A confession would mark a stunning reversal after Armstrong spent years strenuously denying doping allegations, sticking to his story even after being publicly shamed and stripped of his seven Tour de France titles last year, AFP reports.
The US Anti-Doping Agency said the American cyclist helped orchestrate the most sophisticated doping program in sports history.
Winfrey was set to appear on CBS television's This Morning to promote the interview.

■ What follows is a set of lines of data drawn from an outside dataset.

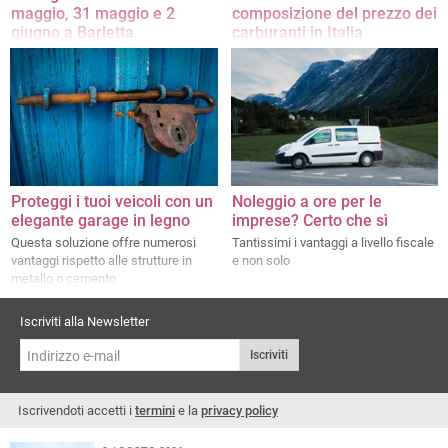
maggio, 31 maggio e 2
composizione del prezzo dei
giugno a Barletta
carburanti in Italia
Ordinanze del Comune tra piazza
Un approfondimento a cura di
Grimaldi, Castello e quartiere Buon
Dibenedetto Automotive
Pastore
Proteggi i tuoi veicoli con un
Noleggio a ore per le
elegante garage in legno
imprese? Certo che sì
Questa soluzione offre numerosi
Tantissimi i vantaggi a livello fiscale
vantaggi rispetto alle strutture in
e non solo
metallo o cemento
Iscriviti alla Newsletter
Iscriviti
Iscrivendoti accetti i
termini
e la
privacy policy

She did not reveal details ahead of its broadcast on her OWN cable network and its website, but took to Twitter to say the exchange had lasted more than two and a half hours. “He came READY!’’ she tweeted.
The announcement that Armstrong had agreed to an interview had sparked widespread speculation that he might finally confess to being a drug cheat after years of adamant denials.
Reporters, photographers and TV crews took up positions earlier across the street from Armstrong's opulent Austin home, where the interview took place and which is surrounded by an eight-foot high stone wall.
USA Today, which cited an unnamed person familiar with the interview as saying Armstrong had admitted doping, had earlier indicated that the cyclist did not plan to go into specifics.
Armstrong's spokesman Mark Fabiani declined to address the reports, saying: “We have an arrangement with Oprah's team not to comment until the show is broadcast and we are honoring that.’’
Before the taping, Armstrong personally apologized to staff members at Livestrong, the charity he founded to support cancer survivors.
“Lance came to the Livestrong Foundation's headquarters today for a private conversation with our staff and offered a sincere and heartfelt apology for the stress they've endured because of him,'' Livestrong spokeswoman Rae Bazzarre told AFP.
She added that Armstrong urged Livestrong staffers “to keep up their great work fighting for people affected by cancer.’’
The Lance Armstrong Foundation has raised almost US$500 million since its creation 16 years ago. In the wake of the allegations, several top sponsors dumped Armstrong, and on November 14, Livestrong dropped his name from the foundation.